Rimini, lupi vicino alle case e stragi negli allevamenti: vertice d’urgenza con i sindaci

L’escalation di avvistamenti e i sempre più frequenti episodi di predazione hanno reso non più rinviabile un confronto istituzionale sul tema della fauna selvatica. È stato fissato per il prossimo 30 gennaio un summit che vedrà allo stesso tavolo i sindaci della provincia di Rimini e l’assessore regionale all’Agricoltura, Alessio Mammi. L’obiettivo dell’incontro, organizzato in collaborazione con il presidente della Provincia Jamil Sadegholvaad, è definire una linea d’azione comune per mitigare l’impatto della presenza del lupo sia sulla cittadinanza che sulle attività economiche del territorio.

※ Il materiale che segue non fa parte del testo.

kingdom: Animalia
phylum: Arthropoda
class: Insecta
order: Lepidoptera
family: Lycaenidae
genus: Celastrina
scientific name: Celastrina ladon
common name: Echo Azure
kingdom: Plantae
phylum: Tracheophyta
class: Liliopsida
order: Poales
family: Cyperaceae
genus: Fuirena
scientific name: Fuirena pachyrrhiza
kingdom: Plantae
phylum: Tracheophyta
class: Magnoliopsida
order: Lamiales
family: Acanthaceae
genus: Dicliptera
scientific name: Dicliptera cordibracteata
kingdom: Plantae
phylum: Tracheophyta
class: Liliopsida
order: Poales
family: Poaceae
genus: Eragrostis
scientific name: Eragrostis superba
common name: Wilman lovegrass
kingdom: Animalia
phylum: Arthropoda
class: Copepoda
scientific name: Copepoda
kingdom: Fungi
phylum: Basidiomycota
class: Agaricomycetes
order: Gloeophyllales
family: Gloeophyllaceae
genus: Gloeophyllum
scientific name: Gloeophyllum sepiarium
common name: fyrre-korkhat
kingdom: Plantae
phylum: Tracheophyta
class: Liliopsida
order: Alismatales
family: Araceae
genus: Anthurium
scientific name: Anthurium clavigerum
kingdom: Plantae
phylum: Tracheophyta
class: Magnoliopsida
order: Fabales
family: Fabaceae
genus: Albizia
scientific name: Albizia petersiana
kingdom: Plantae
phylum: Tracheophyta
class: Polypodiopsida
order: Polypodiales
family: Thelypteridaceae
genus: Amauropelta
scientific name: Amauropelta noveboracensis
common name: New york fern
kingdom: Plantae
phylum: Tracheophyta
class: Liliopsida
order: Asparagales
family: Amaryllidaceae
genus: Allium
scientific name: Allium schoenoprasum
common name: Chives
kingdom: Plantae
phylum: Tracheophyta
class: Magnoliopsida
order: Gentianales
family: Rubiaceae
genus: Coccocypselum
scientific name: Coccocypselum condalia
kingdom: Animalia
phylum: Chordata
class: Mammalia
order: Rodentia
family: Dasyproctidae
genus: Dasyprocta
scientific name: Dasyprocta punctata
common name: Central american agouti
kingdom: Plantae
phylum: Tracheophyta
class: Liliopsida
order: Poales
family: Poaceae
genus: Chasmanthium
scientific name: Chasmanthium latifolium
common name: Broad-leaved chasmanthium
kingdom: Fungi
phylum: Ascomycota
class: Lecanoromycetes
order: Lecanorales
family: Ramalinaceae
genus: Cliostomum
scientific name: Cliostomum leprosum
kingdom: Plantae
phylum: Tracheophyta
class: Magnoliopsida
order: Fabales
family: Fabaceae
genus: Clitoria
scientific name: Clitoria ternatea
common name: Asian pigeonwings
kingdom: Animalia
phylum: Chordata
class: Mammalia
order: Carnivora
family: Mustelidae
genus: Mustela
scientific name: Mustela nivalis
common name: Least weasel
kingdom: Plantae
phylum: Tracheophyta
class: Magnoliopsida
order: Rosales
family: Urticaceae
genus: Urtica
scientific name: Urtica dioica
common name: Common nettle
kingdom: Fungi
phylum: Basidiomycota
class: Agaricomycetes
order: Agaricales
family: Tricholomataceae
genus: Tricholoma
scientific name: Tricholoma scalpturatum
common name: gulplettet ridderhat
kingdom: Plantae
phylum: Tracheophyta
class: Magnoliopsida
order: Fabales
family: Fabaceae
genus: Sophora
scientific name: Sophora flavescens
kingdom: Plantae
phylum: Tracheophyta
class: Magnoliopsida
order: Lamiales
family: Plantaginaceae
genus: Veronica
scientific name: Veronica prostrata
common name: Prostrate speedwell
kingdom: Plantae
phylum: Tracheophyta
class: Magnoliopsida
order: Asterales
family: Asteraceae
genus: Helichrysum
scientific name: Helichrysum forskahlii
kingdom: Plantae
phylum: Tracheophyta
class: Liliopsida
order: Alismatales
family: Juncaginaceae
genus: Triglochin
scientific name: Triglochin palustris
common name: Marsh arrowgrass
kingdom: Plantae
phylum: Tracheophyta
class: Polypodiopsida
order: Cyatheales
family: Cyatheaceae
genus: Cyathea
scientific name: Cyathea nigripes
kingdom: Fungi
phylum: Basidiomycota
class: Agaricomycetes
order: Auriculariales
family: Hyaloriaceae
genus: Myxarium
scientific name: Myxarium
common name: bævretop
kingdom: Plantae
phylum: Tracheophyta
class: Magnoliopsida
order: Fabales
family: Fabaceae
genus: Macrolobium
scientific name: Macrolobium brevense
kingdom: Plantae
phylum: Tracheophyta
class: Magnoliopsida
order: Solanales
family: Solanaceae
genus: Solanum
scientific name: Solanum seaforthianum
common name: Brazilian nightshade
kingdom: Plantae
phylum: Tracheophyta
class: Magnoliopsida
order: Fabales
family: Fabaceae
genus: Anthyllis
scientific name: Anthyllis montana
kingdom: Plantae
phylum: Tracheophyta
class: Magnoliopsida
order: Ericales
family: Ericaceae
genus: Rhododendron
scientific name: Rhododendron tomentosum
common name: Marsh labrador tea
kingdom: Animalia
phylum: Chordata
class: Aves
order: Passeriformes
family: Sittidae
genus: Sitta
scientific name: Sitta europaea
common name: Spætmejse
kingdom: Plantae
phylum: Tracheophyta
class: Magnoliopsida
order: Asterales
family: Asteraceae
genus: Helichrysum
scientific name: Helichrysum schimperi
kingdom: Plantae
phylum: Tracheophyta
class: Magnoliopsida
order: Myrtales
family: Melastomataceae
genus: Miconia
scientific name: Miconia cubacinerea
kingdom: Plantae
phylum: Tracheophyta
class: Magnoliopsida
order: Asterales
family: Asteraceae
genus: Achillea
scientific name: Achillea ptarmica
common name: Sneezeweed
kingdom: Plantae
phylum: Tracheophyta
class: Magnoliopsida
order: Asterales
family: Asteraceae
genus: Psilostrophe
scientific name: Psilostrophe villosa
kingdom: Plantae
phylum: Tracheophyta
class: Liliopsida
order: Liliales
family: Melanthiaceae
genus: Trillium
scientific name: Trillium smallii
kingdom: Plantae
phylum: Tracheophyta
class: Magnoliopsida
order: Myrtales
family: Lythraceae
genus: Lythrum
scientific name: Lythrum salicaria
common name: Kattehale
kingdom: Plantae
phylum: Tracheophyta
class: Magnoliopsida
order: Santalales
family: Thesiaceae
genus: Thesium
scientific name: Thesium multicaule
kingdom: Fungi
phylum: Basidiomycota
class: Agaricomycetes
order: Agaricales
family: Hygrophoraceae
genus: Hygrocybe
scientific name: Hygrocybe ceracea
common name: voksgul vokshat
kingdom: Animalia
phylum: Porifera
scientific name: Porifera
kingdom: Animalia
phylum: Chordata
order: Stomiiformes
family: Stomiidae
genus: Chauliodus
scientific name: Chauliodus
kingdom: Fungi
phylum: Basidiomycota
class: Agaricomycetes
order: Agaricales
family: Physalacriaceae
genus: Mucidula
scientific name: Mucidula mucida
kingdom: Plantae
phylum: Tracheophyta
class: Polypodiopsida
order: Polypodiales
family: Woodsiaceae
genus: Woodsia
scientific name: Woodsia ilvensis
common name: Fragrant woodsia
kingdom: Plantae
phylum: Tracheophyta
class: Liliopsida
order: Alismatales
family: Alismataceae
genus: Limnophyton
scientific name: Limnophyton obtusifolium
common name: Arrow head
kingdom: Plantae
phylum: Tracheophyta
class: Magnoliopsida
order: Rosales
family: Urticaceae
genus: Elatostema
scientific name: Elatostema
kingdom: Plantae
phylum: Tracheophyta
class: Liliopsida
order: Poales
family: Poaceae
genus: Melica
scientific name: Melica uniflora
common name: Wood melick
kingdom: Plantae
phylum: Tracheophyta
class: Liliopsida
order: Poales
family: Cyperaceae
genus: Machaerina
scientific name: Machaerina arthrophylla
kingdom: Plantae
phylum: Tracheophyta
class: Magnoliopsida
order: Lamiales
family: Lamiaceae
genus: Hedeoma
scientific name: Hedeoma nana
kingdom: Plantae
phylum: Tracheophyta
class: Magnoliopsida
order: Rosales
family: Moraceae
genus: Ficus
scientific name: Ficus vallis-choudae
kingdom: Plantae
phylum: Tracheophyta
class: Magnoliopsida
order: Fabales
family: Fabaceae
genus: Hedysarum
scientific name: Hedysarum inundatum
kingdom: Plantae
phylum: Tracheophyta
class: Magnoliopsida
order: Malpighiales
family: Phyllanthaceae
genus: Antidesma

La convocazione arriva a seguito di un pressing istituzionale esercitato dallo stesso Sadegholvaad che, tra ottobre e dicembre scorsi, aveva più volte sollecitato la Regione Emilia-Romagna ad aprire un tavolo di crisi. Nella comunicazione inviata a Bologna, il presidente della Provincia ha tracciato un quadro preoccupante: le segnalazioni sono in costante crescita e coprono ormai l’intero territorio provinciale, con la presenza di lupi rilevata non solo nelle aree boschive, ma sempre più spesso a ridosso o addirittura all’interno dei centri abitati.

Il punto focale della questione riguarda la difficile convivenza con il comparto zootecnico. Sadegholvaad ha evidenziato come le associazioni di categoria stiano denunciando continue predazioni di animali da reddito, colpendo un settore produttivo e occupazionale già alle prese con un periodo complesso. A questo scenario si aggiunge un fenomeno che sta destando particolare allarme sociale: l’aumento di attacchi rivolti ad animali d’affezione, come cani e gatti, avvenuti anche nelle zone di pianura.

Pur riconoscendo il valore del lupo come indicatore di biodiversità e ricchezza naturale, l’amministrazione provinciale sottolinea la necessità di risolvere i conflitti generati dalla convivenza con l’uomo, che comportano danni economici ed emotivi non più trascurabili. La richiesta che verrà portata al tavolo del 30 gennaio è chiara: servono strategie aggiornate che tengano conto dell’evoluzione del fenomeno negli ultimi anni e azioni concrete per tutelare le aziende agricole e rassicurare la popolazione.